•  
  •  
  •  
  •  
  •  
  •  
  •  
  •  
  •  
  •  
  •  
  •  
  •  
  •  
  •  
  •  
  •  
  •  
  •  
  •  
  •  
  •  
  •  
  •  

Les prénoms innus de plus en plus populaires... chez les Innus

Le mot shatshitun écrit sur le devant d'un pupitre d'élève du primaire.

« Shatshitun » signifie amour en innu

Photo : Radio-Canada / Jean-Louis Bordeleau

Radio-Canada
Prenez note que cet article publié en 2018 pourrait contenir des informations qui ne sont plus à jour.

Maikan, Uapikun, Shipiss : les prénoms innus regagnent leurs lettres de noblesse. Après avoir francisé leur nom durant des années, les Innus choisissent de plus en plus des prénoms dans leur langue pour leurs enfants.

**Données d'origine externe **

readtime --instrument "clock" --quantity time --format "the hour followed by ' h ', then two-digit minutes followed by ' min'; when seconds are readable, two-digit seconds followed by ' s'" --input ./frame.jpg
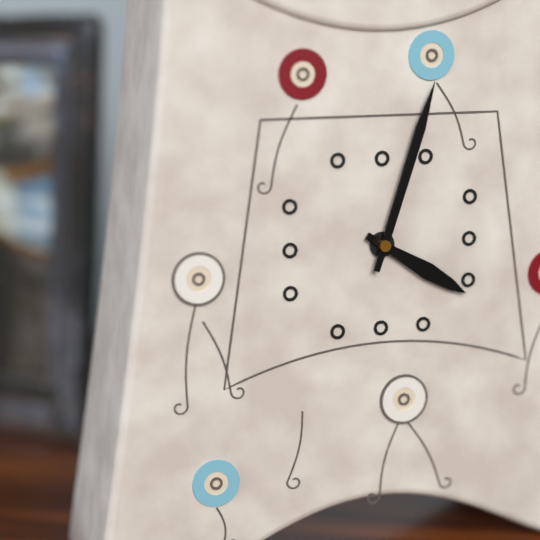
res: 4 h 03 min
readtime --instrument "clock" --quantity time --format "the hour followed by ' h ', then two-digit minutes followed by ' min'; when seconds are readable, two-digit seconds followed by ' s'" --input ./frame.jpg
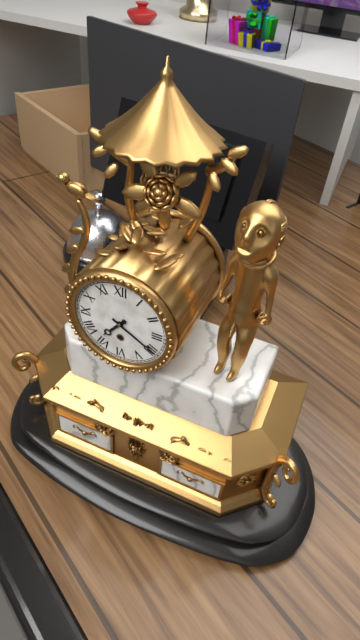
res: 7 h 20 min
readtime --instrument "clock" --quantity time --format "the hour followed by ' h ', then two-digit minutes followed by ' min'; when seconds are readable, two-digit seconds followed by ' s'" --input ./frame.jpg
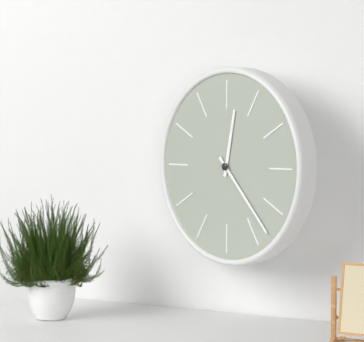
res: 12 h 23 min
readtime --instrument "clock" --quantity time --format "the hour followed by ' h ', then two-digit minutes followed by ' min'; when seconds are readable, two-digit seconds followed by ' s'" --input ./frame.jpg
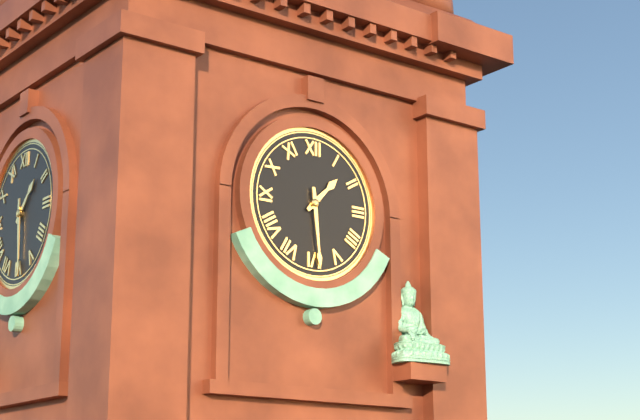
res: 1 h 29 min
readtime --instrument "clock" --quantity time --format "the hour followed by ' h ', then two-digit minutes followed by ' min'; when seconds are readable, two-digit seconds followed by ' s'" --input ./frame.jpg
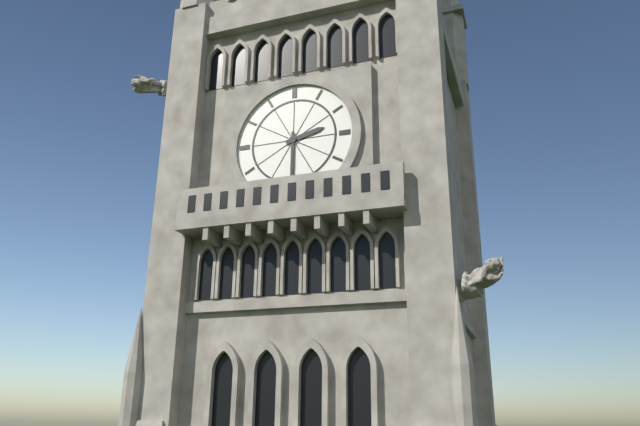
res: 2 h 30 min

Un texte de Jean-Louis Bordeleau

« C'est une petite révolution tranquille », lance d'emblée la directrice de la langue à l'institut Tshakapesh, Hélène St-Onge. « L'influence du catholicisme a beaucoup baissé chez la nouvelle génération. Avant, nos parents par exemple, je suis sûre qu'ils n'ont jamais pensé donner un nom innu à leurs enfants parce que les prêtres avaient leur mot à dire. »

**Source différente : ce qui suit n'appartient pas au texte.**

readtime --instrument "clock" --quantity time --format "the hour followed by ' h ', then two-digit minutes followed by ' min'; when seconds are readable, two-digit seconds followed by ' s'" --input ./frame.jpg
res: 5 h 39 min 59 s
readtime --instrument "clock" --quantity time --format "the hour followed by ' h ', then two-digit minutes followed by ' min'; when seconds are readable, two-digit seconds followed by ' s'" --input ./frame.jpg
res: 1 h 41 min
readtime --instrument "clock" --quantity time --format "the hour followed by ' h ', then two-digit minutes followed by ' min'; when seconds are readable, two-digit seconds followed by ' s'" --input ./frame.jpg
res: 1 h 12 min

« C'est toujours des noms reliés à la nature, des noms d'animaux. On peut avoir Mashkuss qui veut dire ourson. On a Maikan ou Uapush, qui signifient loup et lièvre. Ça peut être Shipiss, petite rivière, ou Mishtashipu, grande rivière », énumère-t-elle.

Céline Bellefleur, enseignante en maternelle à Tshishteshinu, à Maliotenam, estime que cinq élèves en moyenne par cohorte portent aujourd'hui des prénoms innus. « De plus en plus, les parents prennent le temps qu'il fait quand le bébé vient au monde, indique-t-elle. Un exemple : quand un enfant est né, il ventait du nord. On l'a appelé Tshiuetin [vent du nord] cet enfant-là. »

Elle ajoute que l'inspiration des parents provient parfois du nom de leurs ancêtres.

Céline Bellefleur, toute souriante.Agrandir l’image (Nouvelle fenêtre)

Céline Bellefleur, professeure de maternelle à l'école Tshishteshinu de Maliotenam,

Photo : Radio-Canada / Marc-Antoine Mageau

« On s'est dit : ''Prenons des prénoms innus qui vont bien aux enfants pour que ces enfants soient fiers de porter un prénom innu''. »

— Une citation de  Céline Bellefleur, professeure en maternelle à Tshishteshinu, à Maliotenam

Quelques prénoms innus et leur traduction :

  • Uasheshkuan : éclaircie
  • Shikuan : printemps
  • Uapikun : fleur
  • Paushtik : chute
  • Uashtessiu : feuilles coloriées à l'automne

« C'est une forme de décolonisation », ajoute la directrice générale de l'institut Tshapakesh, Marjolaine Tshernish.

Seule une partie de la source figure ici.